_ТЕКСТ ДОКУМЕНТА_
+===+
К картине "Синагога"

 

 

"Синагога". Из частной
коллекции в Америке
Синагога
Писал холст "Синагога" и думал, какая толща лет пролегла между мной, сегодняшним, и тем мальчиком с Базарной улицы, дом номер сто, в Одессе. Тот мальчик, Фима, знал будни, но как активно он участвовал в праздничной суете, ощущал почти на ощупь радость наступления праздников. Вряд ли он

 

знал, какие события в еврейской истории отмечали эти праздники. Не историю он чувствовал, а себя - в "Сукот", "Сымхес – Тойре", "Хануке", "Пуриме" и "Пасхе", он не знал, что символизирует звук, извлекаемый из рога в синагоге, но, был уверен, что звук этот победный. Праздники, начинавшиеся красивым, громким, переливчатым колокольным звоном, доносящимся из близ стоящей Успенской церкви, вселяли в мальчика некую тревогу, любопытство, но не вызывали в нём тех лёгкости тела и духа, возникавших в нём в

         

 

еврейские праздники. Все праздники, освещённые и обогретые солнцем, сплелись в один клубок. Мне кажется, что в те дни ни разу не было ненастной погоды, независимо от времени года. Синагог в Одессе было много, может даже больше, чем церквей.
+===+
_РАЗДЕЛ НАБОРА ДАННЫХ_
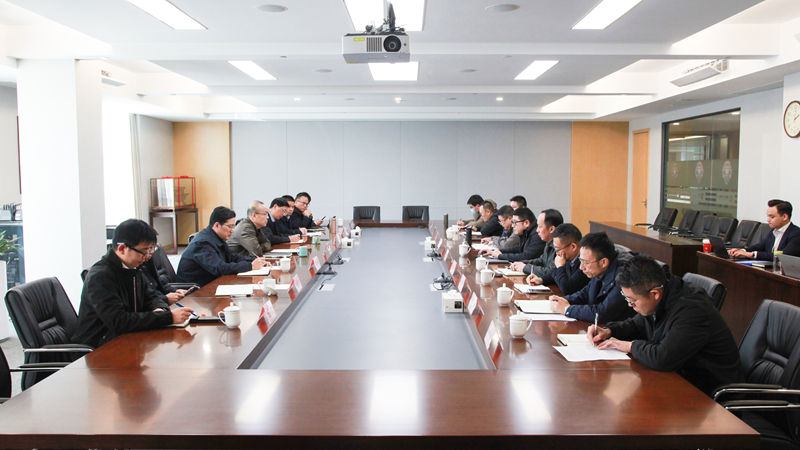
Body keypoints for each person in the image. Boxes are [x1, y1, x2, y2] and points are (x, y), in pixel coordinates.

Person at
+===+
_НА ОСНОВЕ ТЕКСТА_
1. Согласно тексту документа, на какой улице и в каком доме жил мальчик Фима в Одессе?
2. Определите, соответствуют ли тексту документа следующие утверждения, и для каждого приведите точную цитату, на которой основан ответ: (a) мальчик Фима знал, какие события еврейской истории отмечались в праздники; (b) колокольный звон доносился из Успенской церкви; (c) синагог в Одессе было меньше, чем церквей.

_ОТВЕТЫ ПО ПУНКТАМ_
1. Фима жил в Одессе на Базарной улице, в доме номер сто.

2.
(a) Нет: «Вряд ли он знал, какие события в еврейской истории отмечали эти праздники».
(b) Да: «колокольным звоном, доносящимся из близ стоящей Успенской церкви».
(c) Нет: «Синагог в Одессе было много, может даже больше, чем церквей».